The PS5 offers two modes for playing Spider-Man: Miles Morales. The first is fidelity which locks the game at 30FPS and gives you all the visual bells and whistles like ray-tracing. Quite simply, the game is bloody beautiful when you take a moment to just soak it all in. Clinging to the side of the building reveals detailed reflections and incredible lighting bouncing off the glass, while the improved draw distances and vastly increased amounts of traffic and pedestrian’s help make New York feel more alive and vibrant.
The other mode is called performance, and while it means losing some things like ray-tracing, the trade-off is buttery smooth 60FPS. Once you experience those extra frames while swinging through the snowy streets of New York it’s hard to go back to the fidelity mode, no matter how shiny it looks.
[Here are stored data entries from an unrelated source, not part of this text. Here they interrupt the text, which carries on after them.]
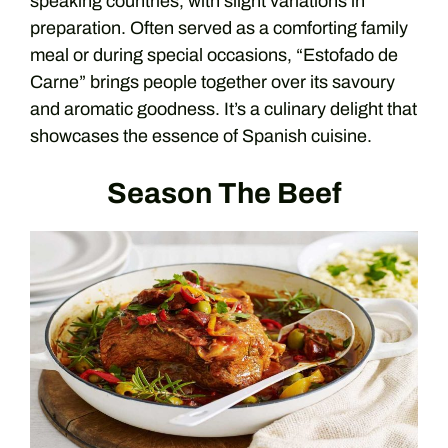
speaking countries, with slight variations in
preparation. Often served as a comforting family
meal or during special occasions, “Estofado de
Carne” brings people together over its savoury
and aromatic goodness. It’s a culinary delight that
showcases the essence of Spanish cuisine.
Season The Beef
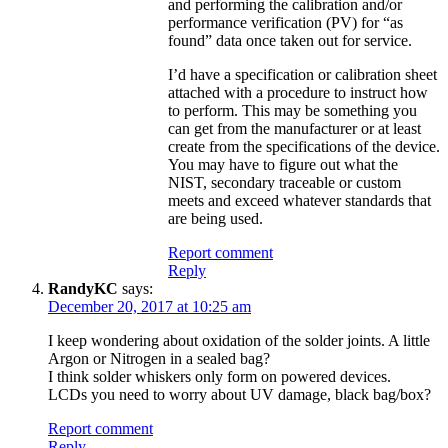
and performing the calibration and/or
performance verification (PV) for “as
found” data once taken out for service.
I’d have a specification or calibration sheet
attached with a procedure to instruct how
to perform. This may be something you
can get from the manufacturer or at least
create from the specifications of the device.
You may have to figure out what the
NIST, secondary traceable or custom
meets and exceed whatever standards that
are being used.
Report comment
Reply
RandyKC
says:
December 20, 2017 at 10:25 am
I keep wondering about oxidation of the solder joints. A little
Argon or Nitrogen in a sealed bag?
I think solder whiskers only form on powered devices.
LCDs you need to worry about UV damage, black bag/box?
Report comment
Reply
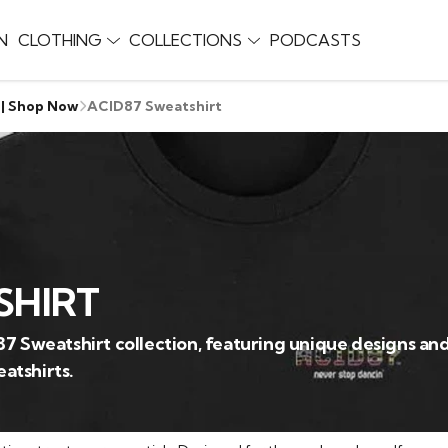
N
CLOTHING
COLLECTIONS
PODCASTS
 | Shop Now
ACID87 Sweatshirt
SHIRT
87 Sweatshirt collection, featuring unique designs a
atshirts.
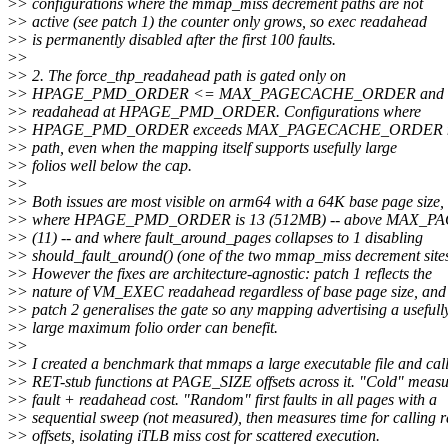
>
> configurations where the mmap_miss decrement paths are not
>
> active (see patch 1) the counter only grows, so exec readahead
>
> is permanently disabled after the first 100 faults.
>
>
>
> 2. The force_thp_readahead path is gated only on
>
> HPAGE_PMD_ORDER <= MAX_PAGECACHE_ORDER and alwa
>
> readahead at HPAGE_PMD_ORDER. Configurations where
>
> HPAGE_PMD_ORDER exceeds MAX_PAGECACHE_ORDER neve
>
> path, even when the mapping itself supports usefully large
>
> folios well below the cap.
>
>
>
> Both issues are most visible on arm64 with a 64K base page size,
>
> where HPAGE_PMD_ORDER is 13 (512MB) -- above MAX
>
> (11) -- and where fault_around_pages collapses to 1 disabling
>
> should_fault_around() (one of the two mmap_miss decrement sites
>
> However the fixes are architecture-agnostic: patch 1 reflects the
>
> nature of VM_EXEC readahead regardless of base page size, and
>
> patch 2 generalises the gate so any mapping advertising a usefull
>
> large maximum folio order can benefit.
>
>
>
> I created a benchmark that mmaps a large executable file and cal
>
> RET-stub functions at PAGE_SIZE offsets across it. "Cold" measu
>
> fault + readahead cost. "Random" first faults in all pages with a
>
> sequential sweep (not measured), then measures time for calling
>
> offsets, isolating iTLB miss cost for scattered execution.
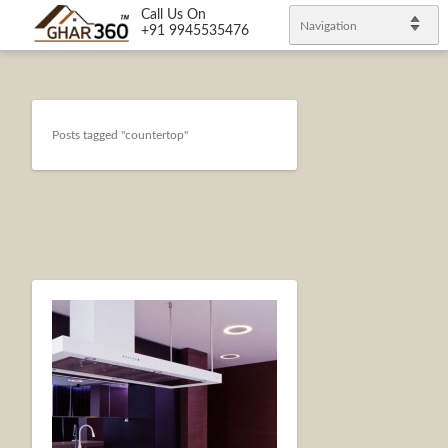
Call Us On
Navigation
+91 9945535476
Posts tagged "countertop"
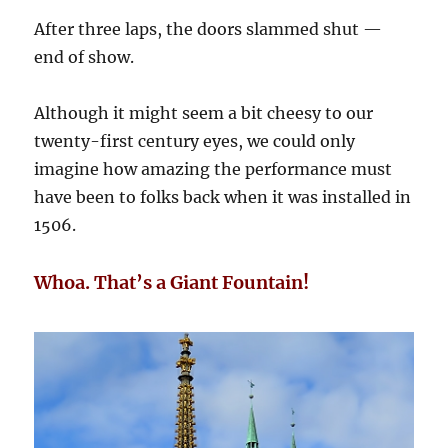
After three laps, the doors slammed shut —
end of show.
Although it might seem a bit cheesy to our
twenty-first century eyes, we could only
imagine how amazing the performance must
have been to folks back when it was installed in
1506.
Whoa. That’s a Giant Fountain!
Whichever mode you go for, Spider-Man: Miles Morales looks amazing and a solid step-up from the 2018 Spider-Man. The choice to set the game during winter is like giving the entirety of New York a fresh coat of paint, instantly making it feel and look different to swinging through New York in 2018. The increase in draw distance, traffic and people is in both modes, too, so the city just feels bigger now and more real. It makes me really excited to see what Insomniac can do with a true PS5 exclusive Spider-Man game that can utilize everything the PS5 has to offer without also needing to make sure the game can run on the PS4.
Of course, I can’t not talk about what SSD in the PS5 does to the load times. From hitting play on the dashboard to actually being in-game takes roughly 15-seconds, and fast travelling is a case of fade out to black, fade back in. It’s almost enough to make me want to use fast-travel and not swing. Almost. Swinging is still so damn good that I only fast-travelled after the credits had rolled and I was mopping up collectibles.
I think overall Spider-Man: Miles Morales is actually a better game than its predecessor thanks to smart improvements in a few key areas. And yet, I also still personally prefer Marvel’s Spider-Man for two reasons: I grew up with Peter Parker and feel a deeper affiliation with him, and because the 2018 game had the element of surprise on its side. With Miles Morales, we knew what we were in for and because of that it can’t quite displace the original in my heart. This is also a smaller game that’s essentially just more of 2018’s Spider-Man as well, which isn’t a bad thing, but if you were hoping for the next, true chapter in the series then this isn’t it.
- Great story.
- Improved combat and stealth.
- Swinging around is still awesome.
- Looks amazing regardless of mode.
- More of the same, mostly.
- Collectathon activities are a bit meh.